Tender Bar.
Roman.
J. R. Moehringer, Fischer, April 2008



Das Buch nennt sich "Roman", aber das ist ein Etikettenschwindel - tatsächlich handelt es sich um Memoiren. Der amerikanische Journalist J. R. Moehringer erzählt seine eigene Lebensgeschichte, in deren Mittelpunkt die Bar "Dickens" steht, die später "Publicans" heißt. Diese Bar befindet sich in Manhasset, einer Kleinstadt auf Long Island, bekannt geworden durch Fitzgeralds "Der große Gatsby".
JR - ohne Punkte - wächst ohne Vater auf. Dieser, ein Radiodiscjockey, hat die Mutter missbraucht und geschlagen, weshalb es früh zur Scheidung kam. Deshalb kennt der kleine JR seinen Erzeuger nur aus dem Radio, aber er muss ständig die Frequenz suchen, da der ruhelose Vater, "die Stimme", selten länger als ein paar Wochen für einen Sender arbeitet. JR begegnet diesem Vater nur ein paar Male, weshalb andere Männer zu Ersatzvätern werden, allen voran Onkel Charlie, Barkeeper im besagten "Dickens", sowie dessen Kumpels.
"Tender Bar" beginnt einfühlsam, erzählt von der Kindheit und vom Erwachsenwerden, von männlichen Leitfiguren, von der starken Mutter, vom Leben in der Kleinstadt, in der Alkohol fließt wie in keiner anderen, und von der Bar, deren Stammgast JR wird, als er das einundzwanzigste Lebensjahr beendet. JR schafft es, für Yale zugelassen zu werden, obwohl die Mutter arm ist und ihre Nächte mit dem Taschenrechner in der Hand am Küchentisch verbringt, was nicht selten zur Konsequenz hat, dass die beiden in das "Scheißhaus" des Opas zurückkehren müssen, eine baufällige Villa nicht weit vom "Dickens" entfernt. Während seiner Universitätszeit verliebt sich JR unsterblich, aber die Angebetete ist eine Nummer zu groß für den mittellosen Kleinstädter. Später wird er Volontär bei der angesehenen "New York Times", sitzt aber längst viel lieber am Tresen der Bar als irgendwo sonst. Die Figuren, die sich dort treffen, beherrschen jetzt das Buch. Ab diesem Zeitpunkt verliert die Geschichte. JR befindet sich auf dem Weg zum Alkoholiker und scheitert bei der "Times", führt endlose Gespräche am Tresen und arbeitet an einem Roman über das "Dickens/Publicans", während man sich als Leser immer häufiger fragt, was daran interessant sein soll.

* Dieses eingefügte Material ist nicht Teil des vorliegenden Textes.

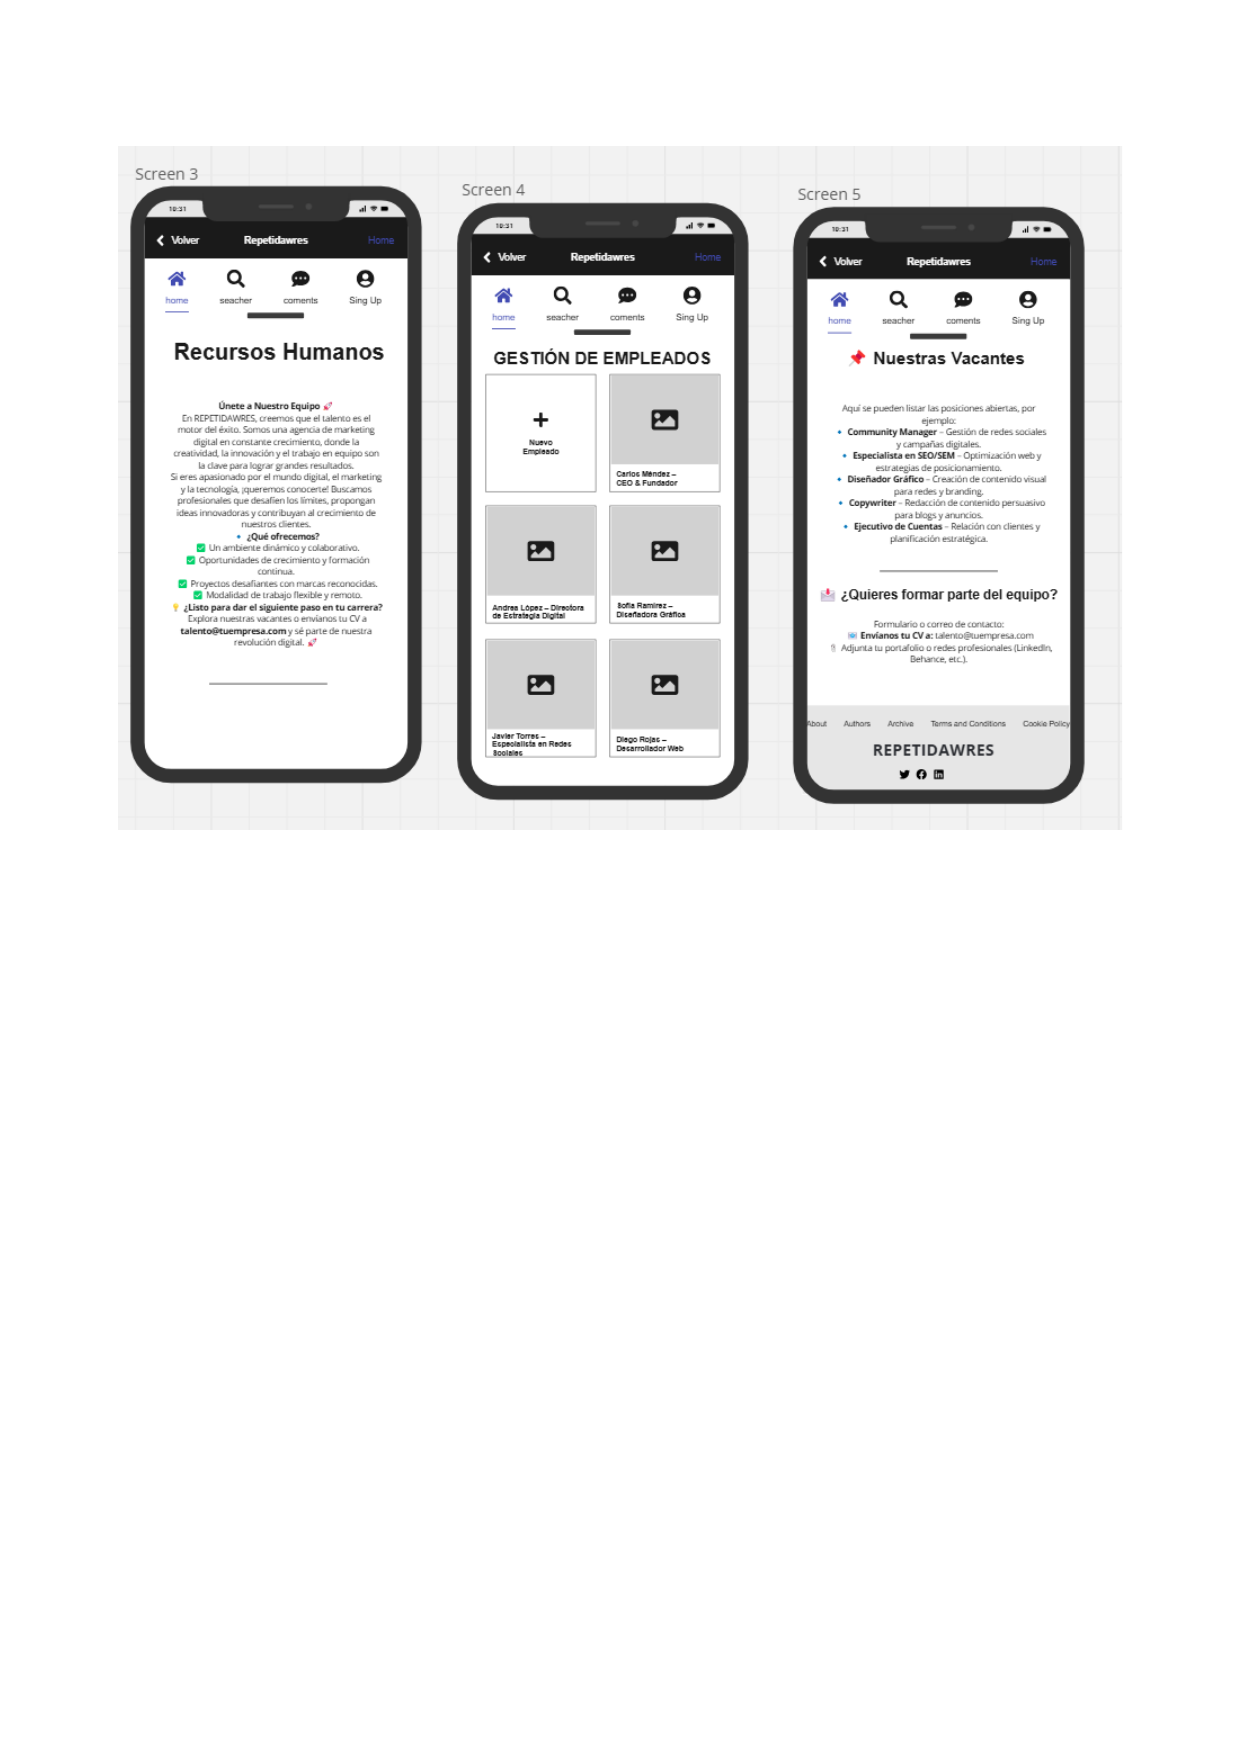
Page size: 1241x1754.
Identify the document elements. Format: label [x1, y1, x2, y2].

picture [118, 146, 1123, 830]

Moehringer versucht, die Bar zum Dreh- und Angelpunkt seines "Romans" zu machen, worauf er einleitend fast eindringlich hinweist, aber genau dieser Umstand lässt das Buch im zweiten Teil scheitern. Tatsächlich kann man sogar miterleben, warum das so ist, denn der Autor erläutert ausführlich, wie viele Anläufe JR (also er selbst) benötigt, um den Roman über die Bar zu schreiben, skizziert sogar alle Entwürfe, von denen man den letzten schließlich im Moment des Lesens in den Händen hält. All das funktioniert nicht mehr, weil eine Bar doch nur eine Bar ist, ein Ort, an dem sich Leute betrinken, und nicht der Nabel der Welt, wie uns Moehringer weiszumachen versucht. Zudem ist dessen spätere Biographie nicht wirklich interessant genug, um einen Roman, der keiner ist, zu tragen. Es sollte eine Liebeserklärung werden, aber das ganze ist nach einem wirklich guten Start auf der Hälfte verreckt, wie ein Glas Scotch, das der Barkeeper elegant einem Gast entgegenschieben wollte, ohne ausreichend Schwung gegeben zu haben.